Officials: Early to say fewer quakes due to fracking limits
Hutchinson Earthquakes appear to be striking Kansas less frequently but officials say it's too early to say whether new rules are the reason.
The Hutchinson News reports the Kansas Corporation Commission issued an order on March 20 that set a new maximum daily amount of waste saltwater injection amounts in Harper and Sumner counties. The order also further limited disposal levels in five specific areas of "seismic concern."
The Kansas Geological Survey has recorded more than 200 earthquakes since Jan. 1, 2013, after detecting just five over the previous 10 years, according to its website. Since September, the region has had an average on 17 earthquakes of magnitude 2.0 or higher each month. A 4.9-magnitude quake near Milan in Sumner County, struck in November.
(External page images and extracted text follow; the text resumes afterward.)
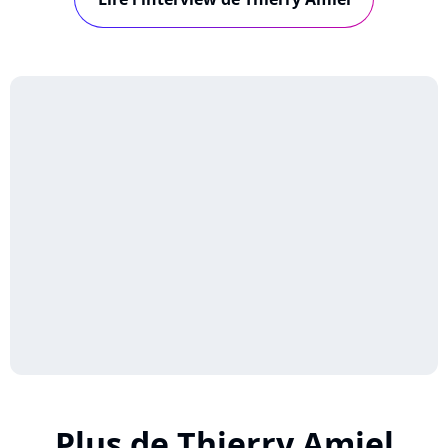
MacLachlan.
Plus de Thierry Amiel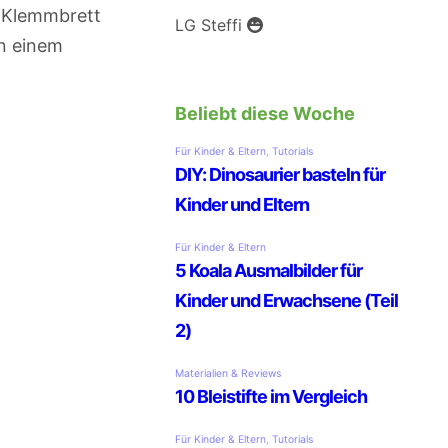
n Klemmbrett
LG Steffi
on einem
Beliebt diese Woche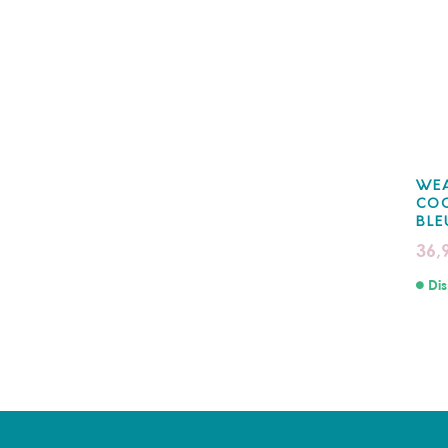
WEA
COO
BLE
36,
Dis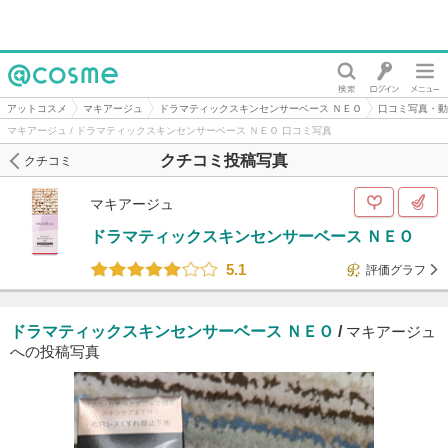
@cosme
アットコスメ
マキアージュ
ドラマティックスキンセンサーベース ＮＥＯ
口コミ写真・動
マキアージュ / ドラマティックスキンセンサーベース ＮＥＯ 口コミ写真
クチコミ投稿写真
クチコミ
マキアージュ
ドラマティックスキンセンサーベース ＮＥＯ
5.1
評価グラフ
ドラマティックスキンセンサーベース ＮＥＯ
/
マキアージュ
への投稿写真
A vast majority of those earthquakes have been recorded in south-central Kansas, where much of the recent hydraulic fracturing activity has occurred.
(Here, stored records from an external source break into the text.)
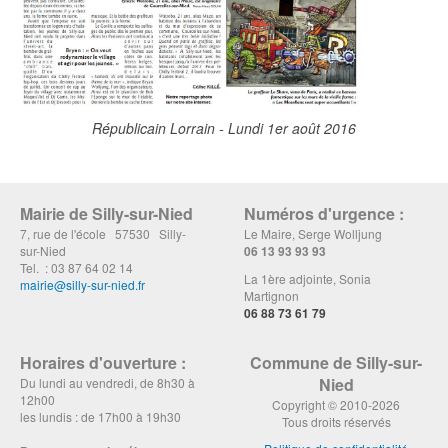
Républicain Lorrain - Lundi 1er août 2016
Mairie de Silly-sur-Nied
Numéros d'urgence :
7, rue de l'école 57530 Silly-
Le Maire, Serge Wolljung
sur-Nied
06 13 93 93 93
Tel. : 03 87 64 02 14
La 1ère adjointe, Sonia
mairie@silly-sur-nied.fr
Martignon
06 88 73 61 79
Horaires d'ouverture :
Commune de Silly-sur-
Nied
Du lundi au vendredi, de 8h30 à
12h00
Copyright © 2010-2026
les lundis : de 17h00 à 19h30
Tous droits réservés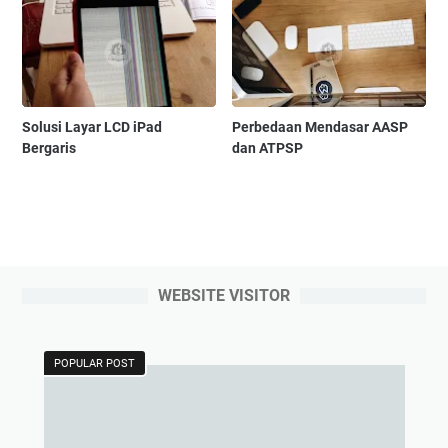
Solusi Layar LCD iPad
Perbedaan Mendasar AASP
Bergaris
dan ATPSP
WEBSITE VISITOR
POPULAR POST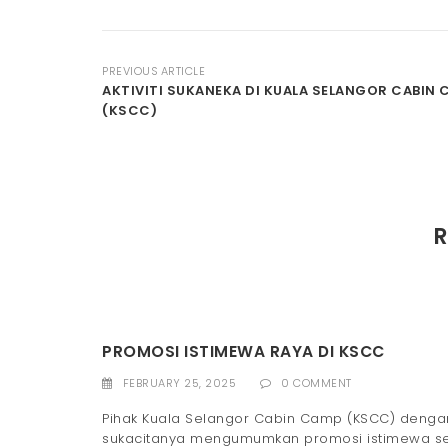
PREVIOUS ARTICLE
AKTIVITI SUKANEKA DI KUALA SELANGOR CABIN
(KSCC)
R
PROMOSI ISTIMEWA RAYA DI KSCC
FEBRUARY 25, 2025
0 COMMENT
Pihak Kuala Selangor Cabin Camp (KSCC) denga
sukacitanya mengumumkan promosi istimewa 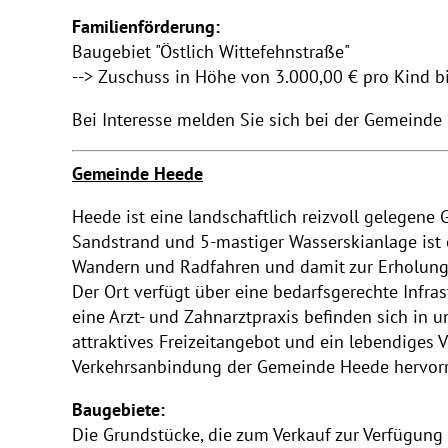
Familienförderung:
Baugebiet "Östlich Wittefehnstraße"
--> Zuschuss in Höhe von 3.000,00 € pro Kind b
Bei Interesse melden Sie sich bei der Gemeinde 
Gemeinde Heede
Heede ist eine landschaftlich reizvoll gelege
Sandstrand und 5-mastiger Wasserskianlage ist 
Wandern und Radfahren und damit zur Erholung
Der Ort verfügt über eine bedarfsgerechte Infras
eine Arzt- und Zahnarztpraxis befinden sich in
attraktives Freizeitangebot und ein lebendiges 
Verkehrsanbindung der Gemeinde Heede hervor
Baugebiete:
Die Grundstücke, die zum Verkauf zur Verfügung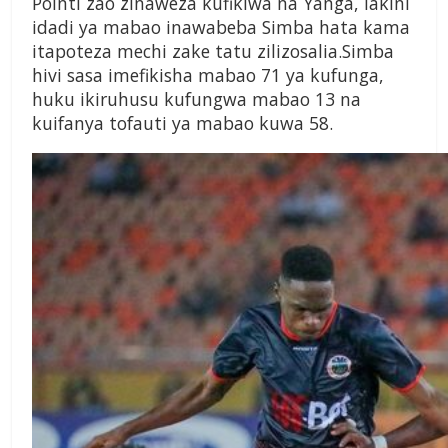
Pointi zao
zinaweza kufikiwa na Yanga,
lakini
idadi ya mabao inawabeba
Simba hata kama
itapoteza
mechi zake tatu zilizosalia.
Simba
hivi sasa imefikisha
mabao 71 ya kufunga,
huku
ikiruhusu kufungwa mabao 13
na
kuifanya tofauti ya mabao
kuwa 58.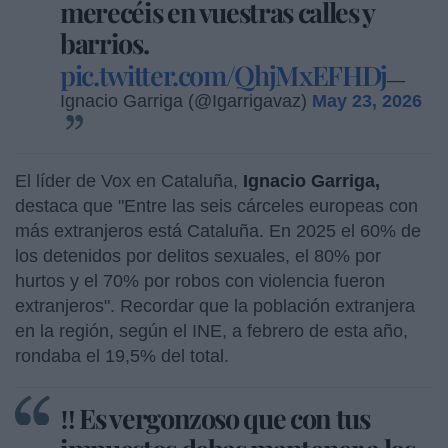
merecéis en vuestras calles y
barrios.
pic.twitter.com/QhjMxEFHDj
—
Ignacio Garriga (@Igarrigavaz)
May 23, 2026
El líder de Vox en Cataluña,
Ignacio Garriga,
destaca que "Entre las seis cárceles europeas con
más extranjeros está Cataluña. En 2025 el 60% de
los detenidos por delitos sexuales, el 80% por
hurtos y el 70% por robos con violencia fueron
extranjeros". Recordar que la población extranjera
en la región, según el INE, a febrero de esta año,
rondaba el 19,5% del total.
‼️ Es vergonzoso que con tus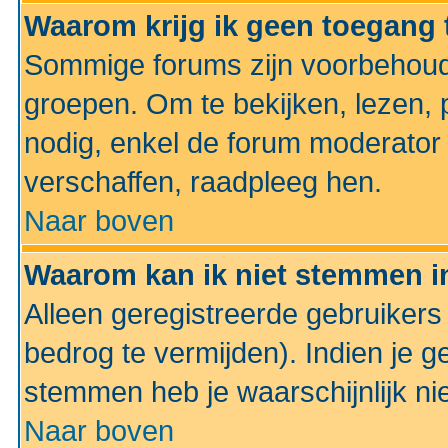
Waarom krijg ik geen toegang 
Sommige forums zijn voorbehoud
groepen. Om te bekijken, lezen, p
nodig, enkel de forum moderato
verschaffen, raadpleeg hen.
Naar boven
Waarom kan ik niet stemmen in
Alleen geregistreerde gebruiker
bedrog te vermijden). Indien je g
stemmen heb je waarschijnlijk ni
Naar boven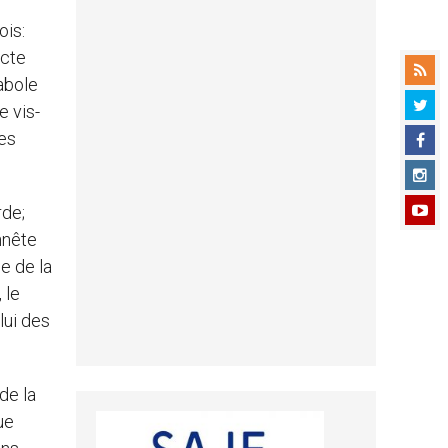
ois:
ecte
rabole
e vis-
des
rde;
nnête
ce de la
 le
lui des
de la
ue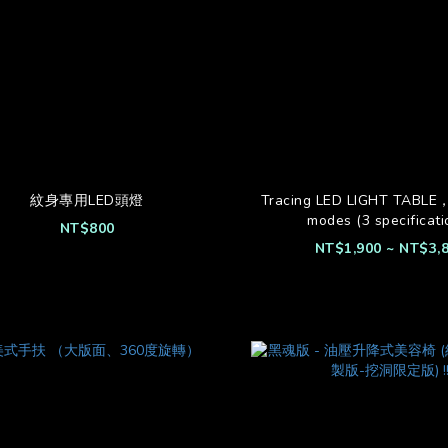
紋身專用LED頭燈
Tracing LED LIGHT TABLE
modes (3 specificati
NT$800
NT$1,900 ~ NT$3,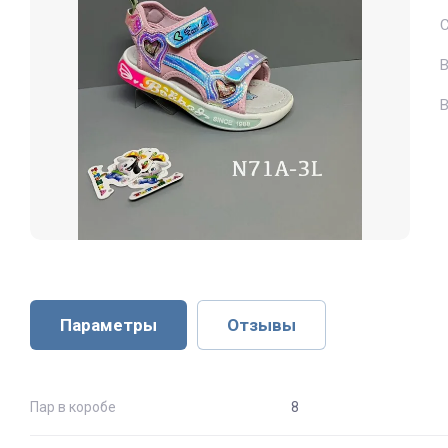
В
Параметры
Отзывы
Пар в коробе
8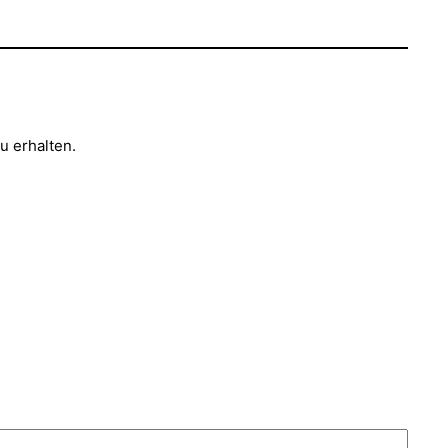
u erhalten.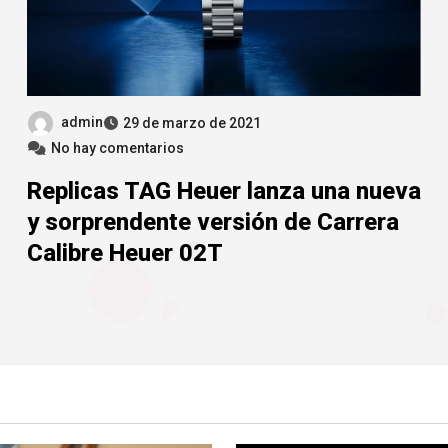
admin
29 de marzo de 2021
No hay comentarios
Replicas TAG Heuer lanza una nueva
y sorprendente versión de Carrera
Calibre Heuer 02T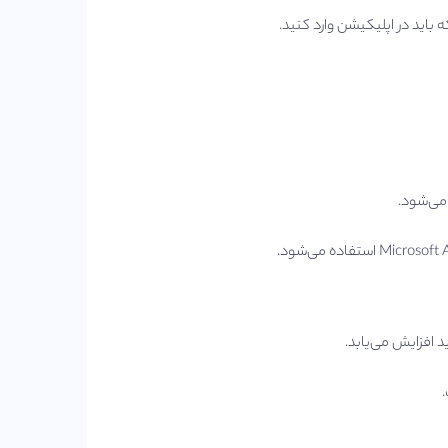
 می‌شود.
State scientists and regulators have suggested the injections, which dispose of the saltwater byproduct of oil and gas production from hydraulic fracturing, are likely triggering the tremors along existing but previously unknown fault lines in the region.
The order, which went into effect March 30, will cut injection in some wells by up to 60 percent when fully implemented by late June. The order only affects 20 wells.
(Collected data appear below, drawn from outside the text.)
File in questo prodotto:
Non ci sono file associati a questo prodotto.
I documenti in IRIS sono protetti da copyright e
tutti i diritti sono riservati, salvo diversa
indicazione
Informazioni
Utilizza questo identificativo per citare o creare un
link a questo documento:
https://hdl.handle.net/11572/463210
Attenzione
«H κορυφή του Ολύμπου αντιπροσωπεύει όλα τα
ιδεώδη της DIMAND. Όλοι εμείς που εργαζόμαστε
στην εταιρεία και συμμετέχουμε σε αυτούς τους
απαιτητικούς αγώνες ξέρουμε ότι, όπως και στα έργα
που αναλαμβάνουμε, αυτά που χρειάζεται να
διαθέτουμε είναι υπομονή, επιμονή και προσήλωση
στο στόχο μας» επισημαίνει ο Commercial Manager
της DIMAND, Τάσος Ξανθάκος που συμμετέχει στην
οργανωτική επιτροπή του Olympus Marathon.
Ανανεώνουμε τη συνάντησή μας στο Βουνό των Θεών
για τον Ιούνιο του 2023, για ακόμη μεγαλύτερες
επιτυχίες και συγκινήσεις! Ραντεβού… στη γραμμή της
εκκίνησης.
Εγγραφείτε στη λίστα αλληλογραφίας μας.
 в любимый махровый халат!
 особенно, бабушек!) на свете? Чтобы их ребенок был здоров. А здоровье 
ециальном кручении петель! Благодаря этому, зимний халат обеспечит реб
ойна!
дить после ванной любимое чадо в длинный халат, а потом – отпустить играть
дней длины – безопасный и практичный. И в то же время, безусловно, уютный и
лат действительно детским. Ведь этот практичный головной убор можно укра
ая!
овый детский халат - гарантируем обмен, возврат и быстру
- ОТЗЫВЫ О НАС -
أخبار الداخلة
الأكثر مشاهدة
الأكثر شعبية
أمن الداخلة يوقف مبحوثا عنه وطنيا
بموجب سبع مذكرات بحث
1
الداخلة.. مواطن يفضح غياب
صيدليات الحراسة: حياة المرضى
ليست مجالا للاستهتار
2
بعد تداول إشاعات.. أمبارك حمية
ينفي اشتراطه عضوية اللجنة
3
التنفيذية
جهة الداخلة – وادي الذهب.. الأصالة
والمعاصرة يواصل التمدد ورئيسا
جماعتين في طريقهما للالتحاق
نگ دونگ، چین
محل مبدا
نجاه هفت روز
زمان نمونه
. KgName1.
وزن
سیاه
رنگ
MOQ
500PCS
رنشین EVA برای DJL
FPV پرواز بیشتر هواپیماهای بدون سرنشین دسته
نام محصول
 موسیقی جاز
The Kansas Corporation Commission decided to reduce injection amounts instead of stopping them altogether because there was concern that a large change in disposal volumes would actually trigger bigger earthquakes.
According to the commission's documents, more than 110 million gallons of wastewater were injected beneath Harper and Sumner counties in 2014. Only 51.8 million gallons were injected under Harper County in 2013, according to the commission's order.
The commission, along with the Kansas Geological Survey, identified elongated areas of seismic concern based on clusters of earthquakes.
"We did not look at specific wells, but looked at how earthquakes were clustered and at subsurface linear features that might indicate where faults might be," said KGS Director Rex Buchanan.